■ PROMPT ■
Omit all pictures, then print the entries exactly.

■ EXTRACTED RECORDS ■
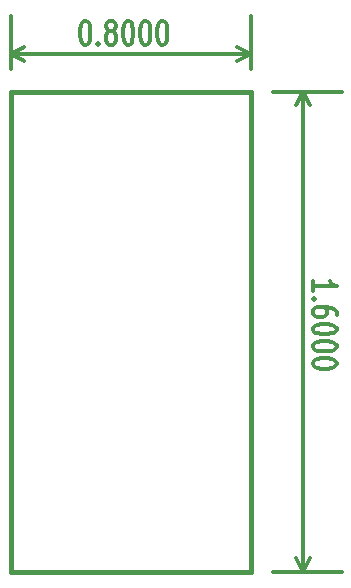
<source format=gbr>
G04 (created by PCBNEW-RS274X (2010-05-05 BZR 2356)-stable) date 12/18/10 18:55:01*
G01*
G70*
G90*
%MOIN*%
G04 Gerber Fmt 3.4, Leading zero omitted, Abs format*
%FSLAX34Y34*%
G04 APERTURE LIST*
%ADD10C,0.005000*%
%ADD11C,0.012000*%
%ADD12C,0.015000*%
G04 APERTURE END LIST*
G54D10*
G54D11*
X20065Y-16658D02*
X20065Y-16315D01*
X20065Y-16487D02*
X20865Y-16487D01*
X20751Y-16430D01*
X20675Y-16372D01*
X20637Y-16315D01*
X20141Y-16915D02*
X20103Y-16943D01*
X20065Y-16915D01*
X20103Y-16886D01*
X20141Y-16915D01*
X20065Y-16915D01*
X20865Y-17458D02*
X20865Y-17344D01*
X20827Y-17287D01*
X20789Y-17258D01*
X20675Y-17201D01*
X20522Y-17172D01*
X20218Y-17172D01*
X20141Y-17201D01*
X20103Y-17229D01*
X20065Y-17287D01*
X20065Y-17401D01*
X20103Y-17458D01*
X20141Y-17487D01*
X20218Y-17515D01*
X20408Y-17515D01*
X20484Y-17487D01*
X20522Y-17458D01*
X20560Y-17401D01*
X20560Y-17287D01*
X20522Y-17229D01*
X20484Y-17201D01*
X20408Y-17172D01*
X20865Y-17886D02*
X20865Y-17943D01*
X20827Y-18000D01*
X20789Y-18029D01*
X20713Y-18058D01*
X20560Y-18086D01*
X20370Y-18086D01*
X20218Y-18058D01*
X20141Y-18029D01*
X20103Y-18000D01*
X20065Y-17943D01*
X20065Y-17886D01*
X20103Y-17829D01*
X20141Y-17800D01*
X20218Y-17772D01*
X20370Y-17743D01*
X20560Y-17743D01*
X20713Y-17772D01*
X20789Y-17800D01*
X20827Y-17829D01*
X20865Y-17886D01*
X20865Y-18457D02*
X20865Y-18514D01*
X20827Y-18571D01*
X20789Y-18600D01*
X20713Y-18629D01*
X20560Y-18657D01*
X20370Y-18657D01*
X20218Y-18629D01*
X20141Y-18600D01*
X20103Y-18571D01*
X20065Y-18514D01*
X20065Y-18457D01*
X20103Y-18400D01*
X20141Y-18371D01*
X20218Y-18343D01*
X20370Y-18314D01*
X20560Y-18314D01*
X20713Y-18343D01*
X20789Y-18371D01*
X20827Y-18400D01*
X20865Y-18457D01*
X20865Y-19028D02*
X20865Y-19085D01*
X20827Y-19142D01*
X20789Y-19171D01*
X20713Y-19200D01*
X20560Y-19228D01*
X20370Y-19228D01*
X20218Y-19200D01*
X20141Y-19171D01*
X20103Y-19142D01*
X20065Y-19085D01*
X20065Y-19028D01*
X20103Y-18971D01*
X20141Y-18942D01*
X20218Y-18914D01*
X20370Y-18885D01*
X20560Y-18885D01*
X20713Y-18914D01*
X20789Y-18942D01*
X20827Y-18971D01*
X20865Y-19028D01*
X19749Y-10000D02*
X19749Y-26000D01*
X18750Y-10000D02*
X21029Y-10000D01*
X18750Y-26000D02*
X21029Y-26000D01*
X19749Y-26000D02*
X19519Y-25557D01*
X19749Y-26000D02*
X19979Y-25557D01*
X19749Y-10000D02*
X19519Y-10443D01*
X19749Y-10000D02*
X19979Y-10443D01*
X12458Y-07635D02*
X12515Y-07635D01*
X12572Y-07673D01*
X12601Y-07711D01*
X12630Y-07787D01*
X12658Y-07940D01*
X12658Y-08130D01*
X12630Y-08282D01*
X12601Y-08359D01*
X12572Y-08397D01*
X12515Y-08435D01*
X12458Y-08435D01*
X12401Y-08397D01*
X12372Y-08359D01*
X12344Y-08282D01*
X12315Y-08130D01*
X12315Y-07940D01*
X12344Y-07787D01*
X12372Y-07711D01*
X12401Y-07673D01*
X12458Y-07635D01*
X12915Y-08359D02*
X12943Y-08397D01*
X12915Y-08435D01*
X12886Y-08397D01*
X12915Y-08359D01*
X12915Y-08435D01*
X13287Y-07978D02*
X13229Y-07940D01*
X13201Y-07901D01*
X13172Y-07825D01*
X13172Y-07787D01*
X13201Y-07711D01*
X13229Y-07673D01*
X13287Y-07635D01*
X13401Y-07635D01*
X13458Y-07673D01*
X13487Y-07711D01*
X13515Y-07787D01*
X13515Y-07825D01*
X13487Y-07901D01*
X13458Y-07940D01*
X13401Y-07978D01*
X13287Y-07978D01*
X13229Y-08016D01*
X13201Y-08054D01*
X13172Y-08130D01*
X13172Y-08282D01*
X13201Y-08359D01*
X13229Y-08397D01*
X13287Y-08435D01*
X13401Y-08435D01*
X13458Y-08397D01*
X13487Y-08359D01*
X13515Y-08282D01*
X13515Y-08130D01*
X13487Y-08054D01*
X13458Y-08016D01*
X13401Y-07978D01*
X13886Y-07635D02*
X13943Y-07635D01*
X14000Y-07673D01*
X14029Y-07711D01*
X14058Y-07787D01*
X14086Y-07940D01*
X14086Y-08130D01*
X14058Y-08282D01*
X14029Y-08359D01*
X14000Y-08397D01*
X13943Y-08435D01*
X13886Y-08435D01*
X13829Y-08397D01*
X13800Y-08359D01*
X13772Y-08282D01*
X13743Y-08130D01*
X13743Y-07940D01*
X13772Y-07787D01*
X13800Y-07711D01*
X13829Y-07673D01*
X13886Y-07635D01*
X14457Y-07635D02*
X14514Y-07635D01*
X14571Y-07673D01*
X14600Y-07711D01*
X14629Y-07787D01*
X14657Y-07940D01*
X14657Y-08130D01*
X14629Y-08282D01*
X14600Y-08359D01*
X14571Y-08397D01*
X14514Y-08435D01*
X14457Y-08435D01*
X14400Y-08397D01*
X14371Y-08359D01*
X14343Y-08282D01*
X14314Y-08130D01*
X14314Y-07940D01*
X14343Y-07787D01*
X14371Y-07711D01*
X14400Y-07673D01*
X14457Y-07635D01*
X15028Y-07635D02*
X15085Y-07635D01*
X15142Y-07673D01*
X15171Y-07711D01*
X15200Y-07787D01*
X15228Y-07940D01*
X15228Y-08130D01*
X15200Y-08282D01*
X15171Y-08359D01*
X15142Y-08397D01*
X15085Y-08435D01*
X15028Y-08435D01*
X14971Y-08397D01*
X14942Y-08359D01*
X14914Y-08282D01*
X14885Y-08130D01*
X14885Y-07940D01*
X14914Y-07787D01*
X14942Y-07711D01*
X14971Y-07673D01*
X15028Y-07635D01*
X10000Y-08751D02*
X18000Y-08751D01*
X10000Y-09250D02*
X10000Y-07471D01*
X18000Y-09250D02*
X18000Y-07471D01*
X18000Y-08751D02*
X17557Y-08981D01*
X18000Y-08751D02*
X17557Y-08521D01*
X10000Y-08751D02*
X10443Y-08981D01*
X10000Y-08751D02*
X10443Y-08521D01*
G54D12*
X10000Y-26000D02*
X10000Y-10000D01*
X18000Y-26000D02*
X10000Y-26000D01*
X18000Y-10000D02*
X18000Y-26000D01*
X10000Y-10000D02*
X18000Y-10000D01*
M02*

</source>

■ WRITTEN RESPONSE ■
<source format=gbr>
G04 (created by PCBNEW-RS274X (2010-05-05 BZR 2356)-stable) date 12/18/10 18:55:01*
G01*
G70*
G90*
%MOIN*%
G04 Gerber Fmt 3.4, Leading zero omitted, Abs format*
%FSLAX34Y34*%
G04 APERTURE LIST*
%ADD10C,0.005000*%
%ADD11C,0.012000*%
%ADD12C,0.015000*%
G04 APERTURE END LIST*
G54D10*
G54D11*
X20065Y-16658D02*
X20065Y-16315D01*
X20065Y-16487D02*
X20865Y-16487D01*
X20751Y-16430D01*
X20675Y-16372D01*
X20637Y-16315D01*
X20141Y-16915D02*
X20103Y-16943D01*
X20065Y-16915D01*
X20103Y-16886D01*
X20141Y-16915D01*
X20065Y-16915D01*
X20865Y-17458D02*
X20865Y-17344D01*
X20827Y-17287D01*
X20789Y-17258D01*
X20675Y-17201D01*
X20522Y-17172D01*
X20218Y-17172D01*
X20141Y-17201D01*
X20103Y-17229D01*
X20065Y-17287D01*
X20065Y-17401D01*
X20103Y-17458D01*
X20141Y-17487D01*
X20218Y-17515D01*
X20408Y-17515D01*
X20484Y-17487D01*
X20522Y-17458D01*
X20560Y-17401D01*
X20560Y-17287D01*
X20522Y-17229D01*
X20484Y-17201D01*
X20408Y-17172D01*
X20865Y-17886D02*
X20865Y-17943D01*
X20827Y-18000D01*
X20789Y-18029D01*
X20713Y-18058D01*
X20560Y-18086D01*
X20370Y-18086D01*
X20218Y-18058D01*
X20141Y-18029D01*
X20103Y-18000D01*
X20065Y-17943D01*
X20065Y-17886D01*
X20103Y-17829D01*
X20141Y-17800D01*
X20218Y-17772D01*
X20370Y-17743D01*
X20560Y-17743D01*
X20713Y-17772D01*
X20789Y-17800D01*
X20827Y-17829D01*
X20865Y-17886D01*
X20865Y-18457D02*
X20865Y-18514D01*
X20827Y-18571D01*
X20789Y-18600D01*
X20713Y-18629D01*
X20560Y-18657D01*
X20370Y-18657D01*
X20218Y-18629D01*
X20141Y-18600D01*
X20103Y-18571D01*
X20065Y-18514D01*
X20065Y-18457D01*
X20103Y-18400D01*
X20141Y-18371D01*
X20218Y-18343D01*
X20370Y-18314D01*
X20560Y-18314D01*
X20713Y-18343D01*
X20789Y-18371D01*
X20827Y-18400D01*
X20865Y-18457D01*
X20865Y-19028D02*
X20865Y-19085D01*
X20827Y-19142D01*
X20789Y-19171D01*
X20713Y-19200D01*
X20560Y-19228D01*
X20370Y-19228D01*
X20218Y-19200D01*
X20141Y-19171D01*
X20103Y-19142D01*
X20065Y-19085D01*
X20065Y-19028D01*
X20103Y-18971D01*
X20141Y-18942D01*
X20218Y-18914D01*
X20370Y-18885D01*
X20560Y-18885D01*
X20713Y-18914D01*
X20789Y-18942D01*
X20827Y-18971D01*
X20865Y-19028D01*
X19749Y-10000D02*
X19749Y-26000D01*
X18750Y-10000D02*
X21029Y-10000D01*
X18750Y-26000D02*
X21029Y-26000D01*
X19749Y-26000D02*
X19519Y-25557D01*
X19749Y-26000D02*
X19979Y-25557D01*
X19749Y-10000D02*
X19519Y-10443D01*
X19749Y-10000D02*
X19979Y-10443D01*
X12458Y-07635D02*
X12515Y-07635D01*
X12572Y-07673D01*
X12601Y-07711D01*
X12630Y-07787D01*
X12658Y-07940D01*
X12658Y-08130D01*
X12630Y-08282D01*
X12601Y-08359D01*
X12572Y-08397D01*
X12515Y-08435D01*
X12458Y-08435D01*
X12401Y-08397D01*
X12372Y-08359D01*
X12344Y-08282D01*
X12315Y-08130D01*
X12315Y-07940D01*
X12344Y-07787D01*
X12372Y-07711D01*
X12401Y-07673D01*
X12458Y-07635D01*
X12915Y-08359D02*
X12943Y-08397D01*
X12915Y-08435D01*
X12886Y-08397D01*
X12915Y-08359D01*
X12915Y-08435D01*
X13287Y-07978D02*
X13229Y-07940D01*
X13201Y-07901D01*
X13172Y-07825D01*
X13172Y-07787D01*
X13201Y-07711D01*
X13229Y-07673D01*
X13287Y-07635D01*
X13401Y-07635D01*
X13458Y-07673D01*
X13487Y-07711D01*
X13515Y-07787D01*
X13515Y-07825D01*
X13487Y-07901D01*
X13458Y-07940D01*
X13401Y-07978D01*
X13287Y-07978D01*
X13229Y-08016D01*
X13201Y-08054D01*
X13172Y-08130D01*
X13172Y-08282D01*
X13201Y-08359D01*
X13229Y-08397D01*
X13287Y-08435D01*
X13401Y-08435D01*
X13458Y-08397D01*
X13487Y-08359D01*
X13515Y-08282D01*
X13515Y-08130D01*
X13487Y-08054D01*
X13458Y-08016D01*
X13401Y-07978D01*
X13886Y-07635D02*
X13943Y-07635D01*
X14000Y-07673D01*
X14029Y-07711D01*
X14058Y-07787D01*
X14086Y-07940D01*
X14086Y-08130D01*
X14058Y-08282D01*
X14029Y-08359D01*
X14000Y-08397D01*
X13943Y-08435D01*
X13886Y-08435D01*
X13829Y-08397D01*
X13800Y-08359D01*
X13772Y-08282D01*
X13743Y-08130D01*
X13743Y-07940D01*
X13772Y-07787D01*
X13800Y-07711D01*
X13829Y-07673D01*
X13886Y-07635D01*
X14457Y-07635D02*
X14514Y-07635D01*
X14571Y-07673D01*
X14600Y-07711D01*
X14629Y-07787D01*
X14657Y-07940D01*
X14657Y-08130D01*
X14629Y-08282D01*
X14600Y-08359D01*
X14571Y-08397D01*
X14514Y-08435D01*
X14457Y-08435D01*
X14400Y-08397D01*
X14371Y-08359D01*
X14343Y-08282D01*
X14314Y-08130D01*
X14314Y-07940D01*
X14343Y-07787D01*
X14371Y-07711D01*
X14400Y-07673D01*
X14457Y-07635D01*
X15028Y-07635D02*
X15085Y-07635D01*
X15142Y-07673D01*
X15171Y-07711D01*
X15200Y-07787D01*
X15228Y-07940D01*
X15228Y-08130D01*
X15200Y-08282D01*
X15171Y-08359D01*
X15142Y-08397D01*
X15085Y-08435D01*
X15028Y-08435D01*
X14971Y-08397D01*
X14942Y-08359D01*
X14914Y-08282D01*
X14885Y-08130D01*
X14885Y-07940D01*
X14914Y-07787D01*
X14942Y-07711D01*
X14971Y-07673D01*
X15028Y-07635D01*
X10000Y-08751D02*
X18000Y-08751D01*
X10000Y-09250D02*
X10000Y-07471D01*
X18000Y-09250D02*
X18000Y-07471D01*
X18000Y-08751D02*
X17557Y-08981D01*
X18000Y-08751D02*
X17557Y-08521D01*
X10000Y-08751D02*
X10443Y-08981D01*
X10000Y-08751D02*
X10443Y-08521D01*
G54D12*
X10000Y-26000D02*
X10000Y-10000D01*
X18000Y-26000D02*
X10000Y-26000D01*
X18000Y-10000D02*
X18000Y-26000D01*
X10000Y-10000D02*
X18000Y-10000D01*
M02*

</source>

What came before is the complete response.